Hybrid Rockfish in James Rivershed Shows Danger of Illegal Stocking

A strong fish led Virginia Department of Wildlife Resources’ Alex McCrickard on quite a chase before it finally submitted to the net. At around 20 inches and four pounds, landing the fish should have been cause for a high-five, except that it shouldn’t have been in that lake at all.

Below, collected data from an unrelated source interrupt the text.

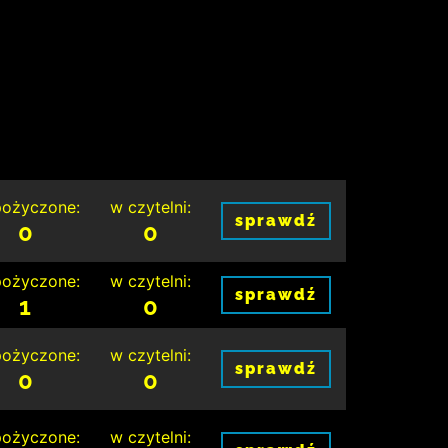
ożyczone:
w czytelni:
sprawdź
0
0
ożyczone:
w czytelni:
sprawdź
1
0
ożyczone:
w czytelni:
sprawdź
0
0
ożyczone:
w czytelni:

The fish was a “wiper,” a hybrid cross between a striped bass (rockfish) and a white bass, stocked for anglers in some places. But the state Department of Wildlife Resources (DWR) had purposely not stocked it in Lake Chesdin, the 3,100-acre reservoir on the Appomattox River near Petersburg where McCrickard was fishing (with this story’s author, as it happens).  

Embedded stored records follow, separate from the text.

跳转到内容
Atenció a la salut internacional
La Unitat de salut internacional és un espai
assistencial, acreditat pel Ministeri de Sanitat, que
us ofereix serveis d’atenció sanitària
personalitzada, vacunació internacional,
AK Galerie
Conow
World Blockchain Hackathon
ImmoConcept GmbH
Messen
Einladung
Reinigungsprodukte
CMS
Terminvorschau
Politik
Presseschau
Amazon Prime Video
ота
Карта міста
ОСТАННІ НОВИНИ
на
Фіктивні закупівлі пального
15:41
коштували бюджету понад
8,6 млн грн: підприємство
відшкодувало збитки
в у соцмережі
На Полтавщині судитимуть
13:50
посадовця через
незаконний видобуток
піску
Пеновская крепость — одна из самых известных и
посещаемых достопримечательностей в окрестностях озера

Lake Chesdin, which lies on the border between Dinwiddie and Chesterfield Counties, is a popular body of water for anglers, but its Brasfield Dam lies only eight miles upstream of the Appomattox’s confluence with the upper tidal James River.

The dam experiences frequent spillovers from its powerful river, which means the hybrid “wiper” can pass into the James, which eventually leads to the Bay.

While most hybrid rockfish are sterile, rare fertile individuals can interbreed with the native stripers that spawn in the James each spring. The Chesapeake’s beloved rockfish are overfished at present, with a coastwide rebuilding plan underway under the auspices of the Atlantic States Marine Fisheries Commission. The last thing these treasured fish need right now is pollution of their genetic integrity.    

DWR carefully monitors Lake Chesdin fish populations, emphasizing especially robust stocks of largemouth bass, crappie, and channel catfish, all of which are well-established also in the tidal Appomattox and James.

As we examined the hybrid in my skiff’s net, McCrickard, DWR’s Aquatic Education Coordinator, remarked, “Our stockings create and improve recreational angling opportunities and are guided by sound science. This is why it always comes as a surprise to us when we encounter species of fish that we never stocked in Department-managed waters.”

There was even more concern when a crew of DWR fishery biologists caught another wiper in a gillnet survey at Chesdin several weeks later.  They may have come from some well-meaning angler who caught them in another lake where DWR does stock them, put them in a livewell, and released them into Chesdin.   

According to Virginia code 4VAC 15-320-60, “it is unlawful to stock any species of fish into any public inland waters of the Commonwealth without first obtaining written approval to do so from the Department of Wildlife Resources.”  4VAC 20-252-210 specifically prohibits release of live striped bass and live hybrid striped bass in the waters of the Commonwealth from an aquaculture facility located within or outside the Commonwealth without written permission from the Commissioner of Marine Resources. Stocking fish without obtaining the proper permits is unlawful and punishable by up to six months in jail time and up to a $1,000 fine. 

Our native fish species have evolved over the past ten thousand years to best fit the parts of the Chesapeake Bay ecosystem where they naturally spawn and live. Those adaptations can be as micro-specific as spawning rockfish in each river system developing egg specific gravity values that keep them suspended in the flow conditions of that river. Inadvertent introduction of white bass genes into the James River rockfish stock carries genuine risk of disrupting that important characteristic.   Such risks are one reason why fishery managers at DWR and the Maryland Department of Natural Resources take their science so seriously.